PsychologieBerührungsmangel: Eigentlich hilft nur anfassen

Körperkontakt ist lebensnotwendig und richtigen Ersatz dafür gibt es eigentlich nicht, sagt der Psychologe Martin Grunwald. Mit Kreativität lässt sich der akute Mangel vielleicht überbrücken.

Ein Drücker hier, eine Umarmung da: Menschen sind auf Berührungen angewiesen. Wer alleine lebt, dem fehlen während der Pandemie diese ganz alltäglichen Formen des Körperkontakts mit anderen. Sie lassen sich auch nicht ersetzen, sagt der Psychologe Martin Grunwald.

Die aktuelle Mangelsituation könne klinisch relevante Störungen hervorrufen. Er sieht also für einige Personengruppen konkret die Gefahr psychischer und körperlicher Erkrankungen.
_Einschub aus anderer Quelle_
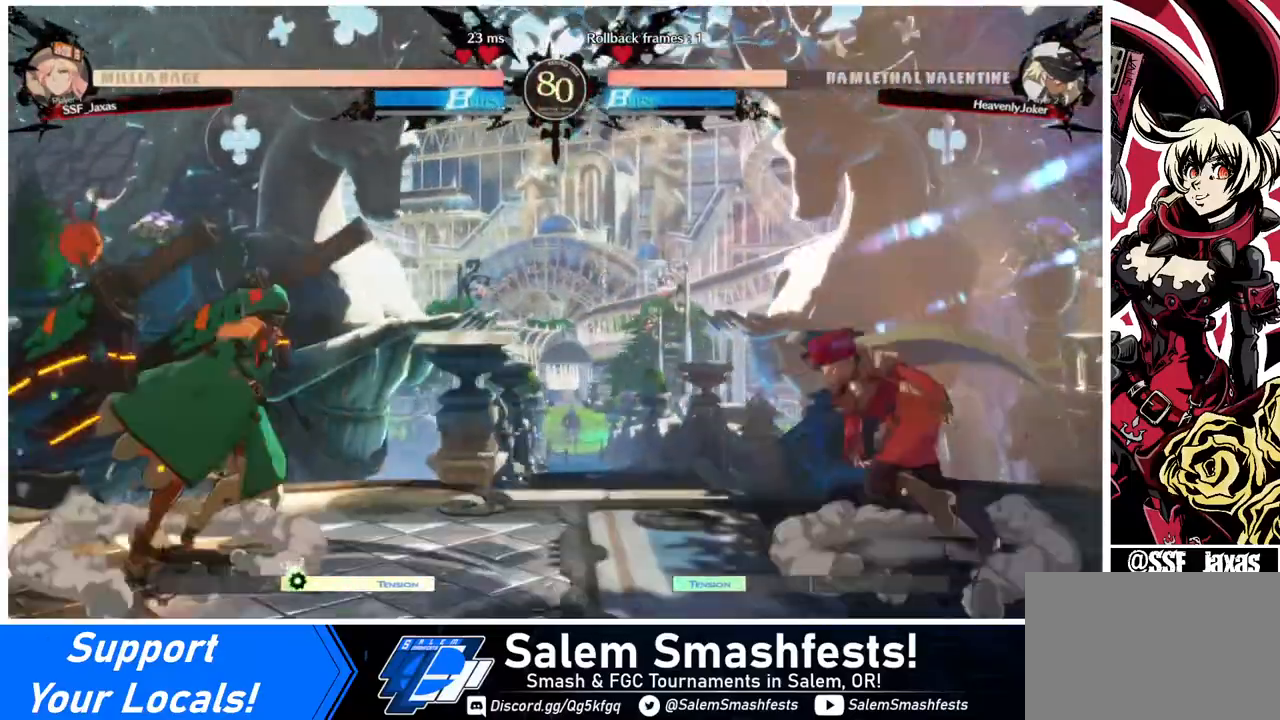
{"buttons": [], "events": [[200, "DPAD_LEFT", "up"], [240, "DPAD_RIGHT", "down"], [280, "DPAD_RIGHT", "up"], [280, "DPAD_UP", "down"], [360, "DPAD_UP", "up"]]}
"Bei Körperberührung werden über das Sinnessystem ganz interessante biochemische Mechanismen ausgelöst. Das können Sie mit keinem anderen Sinneskanal ausgleichen. Das ist einfach so."
Martin Grunwald, Psychologe, Universität Leipzig

In den Wald zu gehen und Bäume zu umarmen sei sicherlich nicht schlecht, wenn man sich dabei nicht komisch vorkomme. Dabei fehle allerdings immer die Interaktion. So werde die Umarmung eines Baumes den Mangel an zwischenmenschlicher Körperberührung nicht ersetzen.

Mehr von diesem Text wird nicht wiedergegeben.